The WebGPU spec identifies squarely as a web standard: "WebGPU is an API that exposes the capabilities of GPU hardware for the Web." There are also no mentions of non-web applications.
The It's true that you can use Dawn and wgpu from native code but that's all outside the spec.
The intent and the application are never squarely joined. Yes it’s made for the web. However, it’s an API for graphics. If you need graphics, and you want to run anywhere that a web page could run, it’s a great choice.
If you want to roll your own abstraction over Vulkan, Metal, DX12, Legacy OpenGL, Legacy DX11, Mesa - be my guest.
You mentioned "Google" and Firefox, one of which is a browser.

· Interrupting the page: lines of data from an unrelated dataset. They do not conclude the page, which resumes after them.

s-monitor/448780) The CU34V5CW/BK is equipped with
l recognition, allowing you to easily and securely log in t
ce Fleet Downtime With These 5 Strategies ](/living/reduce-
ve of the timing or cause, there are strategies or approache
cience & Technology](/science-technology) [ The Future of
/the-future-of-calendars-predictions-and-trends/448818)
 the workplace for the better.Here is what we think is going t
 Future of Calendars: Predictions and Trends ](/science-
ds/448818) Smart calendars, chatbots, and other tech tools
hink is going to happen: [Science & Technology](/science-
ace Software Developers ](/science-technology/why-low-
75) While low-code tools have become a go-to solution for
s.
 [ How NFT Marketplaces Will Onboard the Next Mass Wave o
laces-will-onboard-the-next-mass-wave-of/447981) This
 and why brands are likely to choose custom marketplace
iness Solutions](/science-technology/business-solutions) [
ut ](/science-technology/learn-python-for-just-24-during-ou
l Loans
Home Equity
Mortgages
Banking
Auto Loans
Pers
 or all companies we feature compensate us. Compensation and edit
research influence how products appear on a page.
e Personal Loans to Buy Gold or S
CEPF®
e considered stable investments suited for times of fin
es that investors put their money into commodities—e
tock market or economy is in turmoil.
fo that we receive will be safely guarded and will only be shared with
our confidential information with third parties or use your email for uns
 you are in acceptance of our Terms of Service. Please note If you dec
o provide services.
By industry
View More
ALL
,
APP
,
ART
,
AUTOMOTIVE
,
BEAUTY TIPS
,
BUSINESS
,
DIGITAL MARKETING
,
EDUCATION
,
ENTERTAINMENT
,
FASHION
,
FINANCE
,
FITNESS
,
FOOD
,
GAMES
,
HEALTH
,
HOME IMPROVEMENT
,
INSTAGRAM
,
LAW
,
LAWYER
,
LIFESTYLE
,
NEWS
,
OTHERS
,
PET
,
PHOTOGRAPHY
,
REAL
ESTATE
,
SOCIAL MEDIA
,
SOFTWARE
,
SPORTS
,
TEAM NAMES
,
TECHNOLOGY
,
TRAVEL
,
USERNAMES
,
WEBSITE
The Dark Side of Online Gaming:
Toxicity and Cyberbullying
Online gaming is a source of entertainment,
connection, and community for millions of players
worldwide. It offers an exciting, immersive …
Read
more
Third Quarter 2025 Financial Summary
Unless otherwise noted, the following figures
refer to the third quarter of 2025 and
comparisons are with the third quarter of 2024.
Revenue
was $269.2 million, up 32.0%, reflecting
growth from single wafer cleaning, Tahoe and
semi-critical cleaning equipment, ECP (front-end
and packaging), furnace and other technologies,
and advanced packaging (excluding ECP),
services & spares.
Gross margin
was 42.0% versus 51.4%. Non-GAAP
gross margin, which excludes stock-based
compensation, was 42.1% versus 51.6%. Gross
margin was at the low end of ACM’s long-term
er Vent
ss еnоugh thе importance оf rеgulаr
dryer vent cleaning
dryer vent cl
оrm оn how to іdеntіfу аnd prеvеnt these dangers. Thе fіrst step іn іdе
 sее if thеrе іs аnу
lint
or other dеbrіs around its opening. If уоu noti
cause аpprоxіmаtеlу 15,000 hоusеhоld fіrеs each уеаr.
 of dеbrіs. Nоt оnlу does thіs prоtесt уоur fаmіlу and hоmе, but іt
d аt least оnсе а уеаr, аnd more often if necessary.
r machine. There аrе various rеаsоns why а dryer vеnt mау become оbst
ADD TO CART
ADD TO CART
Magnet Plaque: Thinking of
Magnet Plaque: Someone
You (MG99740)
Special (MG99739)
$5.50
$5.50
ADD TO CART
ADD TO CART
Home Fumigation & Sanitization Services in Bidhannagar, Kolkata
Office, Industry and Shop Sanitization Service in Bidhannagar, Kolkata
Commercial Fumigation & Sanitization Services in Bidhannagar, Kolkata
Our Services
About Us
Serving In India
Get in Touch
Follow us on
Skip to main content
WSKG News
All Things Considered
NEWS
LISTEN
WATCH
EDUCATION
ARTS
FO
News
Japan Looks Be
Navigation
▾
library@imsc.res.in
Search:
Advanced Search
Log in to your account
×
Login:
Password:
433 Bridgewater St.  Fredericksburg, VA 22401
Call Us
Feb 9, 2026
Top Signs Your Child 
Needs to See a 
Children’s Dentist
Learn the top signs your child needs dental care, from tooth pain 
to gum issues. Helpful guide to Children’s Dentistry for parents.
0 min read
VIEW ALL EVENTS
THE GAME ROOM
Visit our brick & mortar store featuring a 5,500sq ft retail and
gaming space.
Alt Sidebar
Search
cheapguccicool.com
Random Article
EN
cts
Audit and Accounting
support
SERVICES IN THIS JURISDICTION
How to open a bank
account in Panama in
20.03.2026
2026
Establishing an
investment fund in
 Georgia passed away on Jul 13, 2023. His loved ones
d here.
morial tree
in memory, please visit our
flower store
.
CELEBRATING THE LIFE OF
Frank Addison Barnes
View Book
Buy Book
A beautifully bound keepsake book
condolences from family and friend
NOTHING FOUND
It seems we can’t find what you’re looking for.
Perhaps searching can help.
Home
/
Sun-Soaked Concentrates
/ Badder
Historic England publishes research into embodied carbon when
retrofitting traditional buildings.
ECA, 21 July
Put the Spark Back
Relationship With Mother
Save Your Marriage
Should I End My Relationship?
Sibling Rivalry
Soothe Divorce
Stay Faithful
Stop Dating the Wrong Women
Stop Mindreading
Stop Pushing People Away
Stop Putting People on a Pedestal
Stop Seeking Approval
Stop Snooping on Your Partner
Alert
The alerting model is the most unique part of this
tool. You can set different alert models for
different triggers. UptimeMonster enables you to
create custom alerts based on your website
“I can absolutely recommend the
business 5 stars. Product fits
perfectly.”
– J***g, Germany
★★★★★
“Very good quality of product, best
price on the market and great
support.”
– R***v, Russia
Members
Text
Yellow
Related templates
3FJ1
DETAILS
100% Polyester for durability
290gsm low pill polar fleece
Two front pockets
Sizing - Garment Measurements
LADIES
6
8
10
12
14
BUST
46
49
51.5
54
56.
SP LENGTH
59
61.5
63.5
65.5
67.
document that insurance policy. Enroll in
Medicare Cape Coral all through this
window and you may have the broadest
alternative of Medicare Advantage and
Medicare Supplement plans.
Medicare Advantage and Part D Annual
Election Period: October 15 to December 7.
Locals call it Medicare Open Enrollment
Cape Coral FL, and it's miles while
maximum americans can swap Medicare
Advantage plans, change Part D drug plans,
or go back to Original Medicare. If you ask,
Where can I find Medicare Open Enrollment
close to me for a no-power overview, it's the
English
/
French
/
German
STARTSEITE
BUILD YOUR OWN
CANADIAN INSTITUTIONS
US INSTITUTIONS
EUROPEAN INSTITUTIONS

I clarified that I'm not interested in the web as a target, not to dismiss your entire suggestion but rather to clarify that that particular part doesn't interest me.
A lot of those Linux native builds will have been using Vulkan.
Parity between DX12 and Vulkan is pretty high and all around I trust the vkd3d[0] layer to be more robust than almost anything else in this process since they're such similar APIs.
The truth is that it's just a whole lot harder to make a game for Linux APIs and (even) base libraries than it is to make it for Windows, because you can't count on anything being there, let alone being a stable version.
Personally I don't see a future where Linux continues being as it is (a culture of shared libraries even when it doesn't make sense, no standard way of doing the basics, etc.) and we don't use translation layers.
We'll either have to translate via abstraction layers (or still be allowed to translate Win32 calls) to all of the nasty combination of libraries that can exist or we'll have to fix Linux and its culture. The second version is the only one where we get new games for Linux that work as well as they should. The first one undeniably works and is sort of fine, but a bit sad.
0 - vkd3d is the layer that specifically translates D3D12 to Vulkan, as opposed to vkdx which is for lower D3D versions.
It's not really harder to make a good native Linux port that will keep working, it's just not something most game developers have much experience with.